Note. In this context, the studies on multi-layered back-propagation neural networks by Rumelhart (1986) deserve mention.

In the 1990s, the first LSTM (Long Short Term Memory) networks were developed by Hochreiter, Bengio, and Schmidhuber.

Unfortunately, the computational power of computers at the time was insufficient to fully explore these models' potential.

The hardware limitations of the era led to another phase of disinterest and disinvestment in neural networks.

Note. During these years, other research areas like kernel machines and Bayesian statistical models garnered attention, as they seemed more promising for brain simulation at the time.

Deep Learning (2006-Present)

Interest in deep learning revived in the 2000s for several reasons:

More Powerful Hardware. Information systems achieved higher performance at lower costs. Neural networks progressively became larger, growing approximately every 2.4 years, and faster, thanks to technological innovations in computing (e.g., GPUs, multiprocessors).

Note. The size of the neural network affects its accuracy level. All else being equal, a network with more neurons is more intelligent. Due to their increased size, today's neural networks can solve problems that were unthinkable for computers 20 or 30 years ago.

Big Data. An abundance of data became available in datasets, allowing for their processing using the same DL algorithms from the 80s, previously only applied to simpler problems.

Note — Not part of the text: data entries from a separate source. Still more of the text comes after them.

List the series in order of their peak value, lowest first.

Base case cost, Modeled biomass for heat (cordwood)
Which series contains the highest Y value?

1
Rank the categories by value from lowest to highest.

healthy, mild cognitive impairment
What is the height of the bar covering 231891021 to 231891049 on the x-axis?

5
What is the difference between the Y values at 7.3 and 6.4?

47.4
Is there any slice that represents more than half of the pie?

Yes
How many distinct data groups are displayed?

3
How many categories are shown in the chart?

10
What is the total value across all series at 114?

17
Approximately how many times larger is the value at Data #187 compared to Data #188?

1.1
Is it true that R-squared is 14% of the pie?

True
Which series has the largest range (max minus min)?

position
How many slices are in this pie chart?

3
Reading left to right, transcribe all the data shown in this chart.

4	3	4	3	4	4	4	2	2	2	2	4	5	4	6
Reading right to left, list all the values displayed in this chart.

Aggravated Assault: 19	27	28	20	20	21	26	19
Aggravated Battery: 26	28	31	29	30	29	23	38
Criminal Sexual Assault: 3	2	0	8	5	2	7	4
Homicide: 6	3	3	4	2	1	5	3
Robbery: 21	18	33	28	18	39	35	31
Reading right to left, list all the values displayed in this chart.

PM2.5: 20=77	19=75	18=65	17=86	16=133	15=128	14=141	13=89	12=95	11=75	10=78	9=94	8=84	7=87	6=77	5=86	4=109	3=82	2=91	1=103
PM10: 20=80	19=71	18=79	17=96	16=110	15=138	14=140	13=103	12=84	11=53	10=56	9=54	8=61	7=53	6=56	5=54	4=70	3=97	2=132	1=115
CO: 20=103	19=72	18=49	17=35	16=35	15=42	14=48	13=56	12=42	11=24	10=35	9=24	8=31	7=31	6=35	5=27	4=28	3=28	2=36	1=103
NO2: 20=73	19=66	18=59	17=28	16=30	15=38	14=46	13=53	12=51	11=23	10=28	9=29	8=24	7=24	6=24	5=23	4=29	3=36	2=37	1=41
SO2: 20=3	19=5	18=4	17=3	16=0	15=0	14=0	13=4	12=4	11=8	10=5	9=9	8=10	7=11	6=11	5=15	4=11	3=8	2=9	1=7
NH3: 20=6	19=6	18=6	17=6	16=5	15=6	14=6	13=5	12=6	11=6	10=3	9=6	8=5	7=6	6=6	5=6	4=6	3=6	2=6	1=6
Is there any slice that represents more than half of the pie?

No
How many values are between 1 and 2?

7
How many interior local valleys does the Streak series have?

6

Note. Big data particularly benefitted unsupervised learning algorithms, while supervised learning algorithms improved in efficiency.

More Advanced DL Algorithms. Over the years, deep learning algorithms also improved, adopting a more engineering-focused approach.

Particularly, interest reignited in 2006 with Geoffrey Hinton's deep belief network model.

Hinton demonstrated how an artificial neural network could achieve complex goals efficiently.

Note. Other notable researchers include Bengio (2007), Ranzato (2007), Nair, Glorot, and Jarrett.

The term deep learning, meaning in-depth (or deep) learning, was finally coined during these years.

The adjective "deep" refers to the increased depth of the neural network.

the difference between a simple neural network and a multilayer (deep) network

These new learning models are developed on multi-layered neural networks with several hidden layers.

They are based on a neuron model called simplified linear unit (rectified linear unit), a simplification of Fukushima's Cognitron model from 1975.

However, they are no longer inspired by neurobiological models and neuroscience, as were their predecessors.

Why the waning interest in neuroscience? Interest in neuroscience diminished due to the scant information about how the human brain functions. It's challenging to build a computational model based on something that is little understood. Today, the study of biological brain functioning continues under computational neuroscience, a field distinct and separate from deep learning.

Current deep learning models are much closer to computer engineering than neuroscience.

They are developed using mathematical foundations such as linear algebra, probability theory, and information theory.

Therefore, it is incorrect today to consider deep learning as an attempt to simulate the human brain.

The story of deep learning is still unfolding, and its future evolution is hard to predict.

I will update this page as significant advancements occur.